En Brasil, Bolsonaro ha intentado restringir la financiación de las organizaciones ambientales de la sociedad civil. A principios de 2019, la administración de Bolsonaro intentó suspender todos los contratos entre el «Fondo Amazonas» y las OSC. Una vez que el gobierno se dio cuenta de lo mal concebido (e ineficiente) que había sido al fraguar un ataque directo, simplemente extinguió los órganos de participación del «Fondo Amazonia», lo que llevó a Alemania y Noruega a detener sus contribuciones al Fondo.

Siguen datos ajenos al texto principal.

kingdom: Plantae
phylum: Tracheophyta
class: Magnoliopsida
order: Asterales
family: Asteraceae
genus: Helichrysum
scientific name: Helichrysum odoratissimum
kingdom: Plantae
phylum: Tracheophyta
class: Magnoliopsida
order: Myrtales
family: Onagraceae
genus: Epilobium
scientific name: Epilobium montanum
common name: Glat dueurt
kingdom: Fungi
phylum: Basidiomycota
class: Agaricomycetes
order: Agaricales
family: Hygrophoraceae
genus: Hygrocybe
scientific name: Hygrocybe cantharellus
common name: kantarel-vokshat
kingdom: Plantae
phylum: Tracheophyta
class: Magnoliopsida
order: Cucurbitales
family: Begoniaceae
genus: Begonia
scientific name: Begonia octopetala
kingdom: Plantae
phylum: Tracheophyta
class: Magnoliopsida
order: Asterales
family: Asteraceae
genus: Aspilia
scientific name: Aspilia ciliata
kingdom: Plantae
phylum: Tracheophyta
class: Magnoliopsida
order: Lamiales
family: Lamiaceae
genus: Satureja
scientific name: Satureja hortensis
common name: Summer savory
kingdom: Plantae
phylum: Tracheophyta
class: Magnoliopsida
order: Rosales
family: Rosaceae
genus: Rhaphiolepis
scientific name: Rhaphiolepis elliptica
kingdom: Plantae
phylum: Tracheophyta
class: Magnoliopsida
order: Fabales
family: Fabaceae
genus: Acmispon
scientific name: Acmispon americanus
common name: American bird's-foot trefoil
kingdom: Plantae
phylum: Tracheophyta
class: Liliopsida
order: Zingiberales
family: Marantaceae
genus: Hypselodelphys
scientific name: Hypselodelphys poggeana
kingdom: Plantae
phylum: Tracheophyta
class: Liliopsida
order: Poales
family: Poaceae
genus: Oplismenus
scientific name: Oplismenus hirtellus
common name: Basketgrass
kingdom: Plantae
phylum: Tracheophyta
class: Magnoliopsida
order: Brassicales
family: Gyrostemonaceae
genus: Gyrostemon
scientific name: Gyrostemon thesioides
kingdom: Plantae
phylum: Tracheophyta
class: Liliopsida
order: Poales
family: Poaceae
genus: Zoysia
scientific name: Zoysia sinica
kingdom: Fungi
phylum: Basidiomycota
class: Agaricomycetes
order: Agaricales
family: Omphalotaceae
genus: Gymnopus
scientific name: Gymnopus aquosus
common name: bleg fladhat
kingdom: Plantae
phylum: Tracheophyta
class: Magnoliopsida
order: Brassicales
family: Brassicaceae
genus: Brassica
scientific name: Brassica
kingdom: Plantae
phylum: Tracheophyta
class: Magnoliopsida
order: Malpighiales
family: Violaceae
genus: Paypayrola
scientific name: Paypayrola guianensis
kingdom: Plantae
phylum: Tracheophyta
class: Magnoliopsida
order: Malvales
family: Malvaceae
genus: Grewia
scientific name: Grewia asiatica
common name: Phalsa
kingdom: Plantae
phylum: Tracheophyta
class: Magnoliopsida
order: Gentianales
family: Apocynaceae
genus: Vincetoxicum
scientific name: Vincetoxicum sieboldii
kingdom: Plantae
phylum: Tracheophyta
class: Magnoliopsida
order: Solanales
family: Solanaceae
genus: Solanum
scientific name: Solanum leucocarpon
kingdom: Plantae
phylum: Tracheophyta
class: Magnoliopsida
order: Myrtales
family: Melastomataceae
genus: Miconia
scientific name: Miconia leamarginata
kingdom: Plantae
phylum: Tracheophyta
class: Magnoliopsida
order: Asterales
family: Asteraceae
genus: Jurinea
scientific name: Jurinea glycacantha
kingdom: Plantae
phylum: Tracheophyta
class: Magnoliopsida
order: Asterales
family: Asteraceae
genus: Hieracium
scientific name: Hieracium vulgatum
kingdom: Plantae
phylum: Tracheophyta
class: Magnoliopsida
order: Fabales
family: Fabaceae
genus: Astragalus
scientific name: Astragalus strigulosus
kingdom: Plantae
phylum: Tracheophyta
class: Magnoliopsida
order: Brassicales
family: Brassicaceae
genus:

Las similitudes entre Hungría y Brasil también se pueden encontrar en los niveles persistentes o crecientes de corrupción. Transparencia Internacional acaba de publicar su Índice de Percepción de la Corrupción para 2019. El índice califica a los países de 0 a 100, donde el cero expresa un caso extremo de corrupción y el 100, un caso perfecto de integridad. Aunque Bolsonaro fue elegido con un discurso anticorrupción, Brasil se mantuvo en el puesto 35, por debajo de la media de América, y cayó al puesto 106 del mundo. Un patrón similar se puede percibir en Hungría. En este último país, sin embargo, el retroceso ha durado 10 años. En 2019, Hungría ocupó el puesto 44, manteniéndose en el último lugar de su región.
Detener la centralización del poder en Brasil requiere un reconocimiento de esta forma contemporánea de autoritarismo, que no se basa en un golpe militar -como hemos visto en tantas partes de América Latina en el último siglo-. Por el contrario, se construye sobre la base de reformas legales e institucionales que parecen fragmentadas y matizadas, pero que, en conjunto, son capaces de socavar la estructura de la democracia, desde la protección de los derechos hasta el estado de derecho.